Saturday, September 21, 2024

one dark knight...

It's Batman's 85th birthday today which led me to remember a very lucid bat-based dream I experienced a couple of years back after partaking in a few ales.






Luckily I awoke to find a pen and paper on the bedside cabinet and excitedly wrote it down.

Obviously I did this before I noticed the dead body at the bottom of the bed but that's a different story.

Obviously it has to be based on The Dark Knight Returns due to the fact that in the past 40-odd years it appears that no fucker as ever read anything else.

So anyway, here goes*.


"No, Joker.
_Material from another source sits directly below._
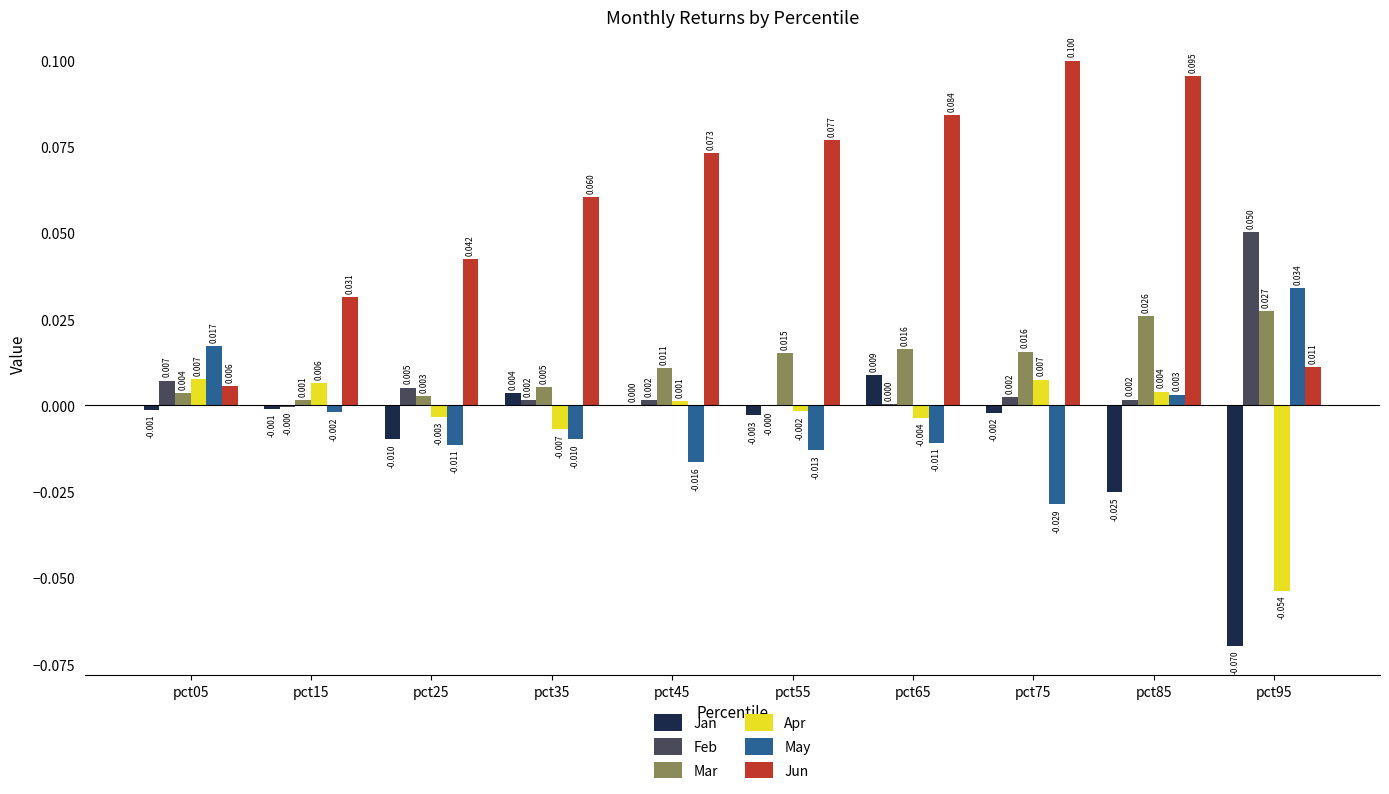

What is the highest value of the Jun series?

0.1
You’re playing the wrong game. The old game. Tonight you’re taking no hostages. Tonight I’m taking no prisoners!" John Cassavetes as an older, wiser Bruce Wayne.


'Batman: The Dark Knight Returns'

(loosely) based on the graphic novel by Frank Miller.


Dir. Mario Bava.

Prod: Nicolas Winding Refn.

Adapted for the screen by Truman Capote and Anthony Burgess

Original music: Ennio Morricone, Jerry Goldsmith and Wendy Carlos.


Cast:


Bruce Wayne/Batman: John Cassavetes

The Joker: Malcolm McDowell
 

Commissioner Gordon: Lee Marvin

Two Face:
Udo Kier
 

Alfred Pennyworth: Vincent Price

Robin: Emma Stone

Superman: John Phillip Law 


Bruno: Ajita Wilson

Oliver Queen: Doug McClure

Selina Kyle: Helga Line

Dave Endochrine: Dustin Hoffman.








For added realism McDowell actually underwent a painful bleaching process to obtain The Joker's deathly pallor.
 

Despised by critics yet loved by cinema goers,
the big screen adaptation of The Dark Knight Returns popularity among lefties annoyed it's creator, Frank Miller so much that vowed never to allow another one of his stories to be adapted in any medium. 
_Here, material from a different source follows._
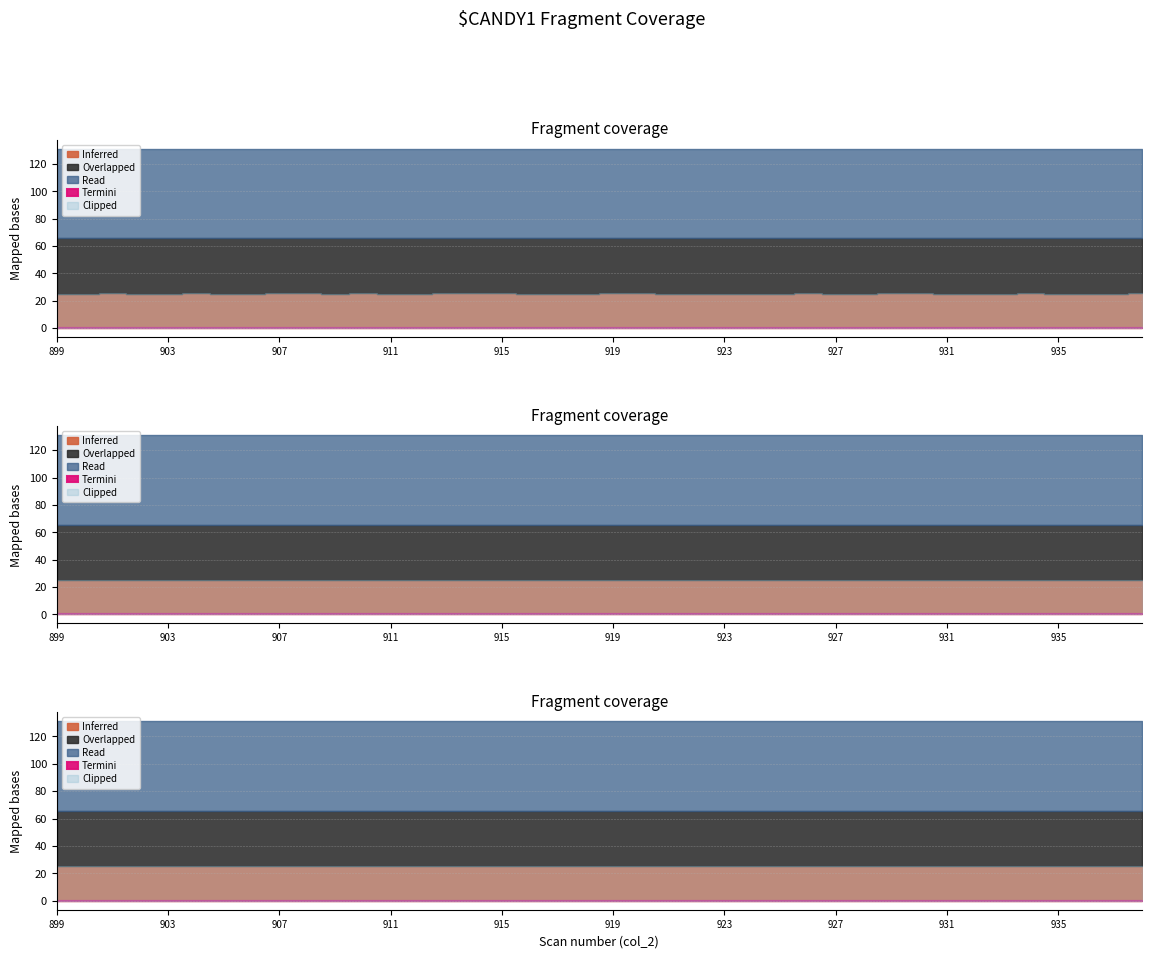

Which series has the largest range (max minus min)?

Inferred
Eventually, after realizing that he needed cash for a new cowboy hat he relented and finally allowed all of his properties to be adapted by anyone with a dollar and/or right wing leanings.





The Bat mask interior as envisaged by  Jean Giraud


 


The behind the scenes story is as exciting as anything on screen tho', with a cybernetic/AI Mario Bava taking over the project after Dario Argento, Alejandro Jodorwosky, Shane Black, John Boorman, and Takashi Miike failed to stay attached to the film. 

During the Jodorwosky production, Mick Jagger was slated to play the Joker, tho' Jagger reportedly actually appeared on set, his scenes shot at various locations around the world due to The Rolling Stones being in the middle of a world tour.

These scenes were to be inserted into the final film at a later date using technology created by producer Refn from discarded Japanese robot toys.

It was this period that saw pre-production costs spiraling 12 years and 250 million dollars over-budget, almost bankrupting Warner Brothers and causing Jodorwosky to secretly escape from America seeking refuge in Mexico where he hoped to film the entire movie and where construction of the full sized Gotham City sets had begun in earnest

The Jean Giraud inspired Batmobile. 47 different versions were built for the film.


Trivia:

Some of the concept art by French cartoonist Jean (Moebius) Giraud were eventually used in Terry Zwigoff's stage adaptation of Marvel's Alpha Flight (2019).

Scarily Klaus Kinski was cast as the Joker for Argento's version and 70% percent of his scenes were in the can before he became increasingly deluded that he was being stalked by Mick Jagger in revenge for 'stealing' his role. 


Three weeks before the end of shooting Kinski disappeared on the same day that Jagger went missing from a Florida hotel room.

After a countrywide search it was discovered that after numerous phone altercations with the Jagger, Kinski had kidnapped the singer in an attempt to replace him on stage and during a gig in Washington blow himself and the rest of The Stones to pieces in revenge for what he said were Great Britain's crimes against popular culture.

No charges were filed.



























*If anyone from Warner's is reading this I'm available.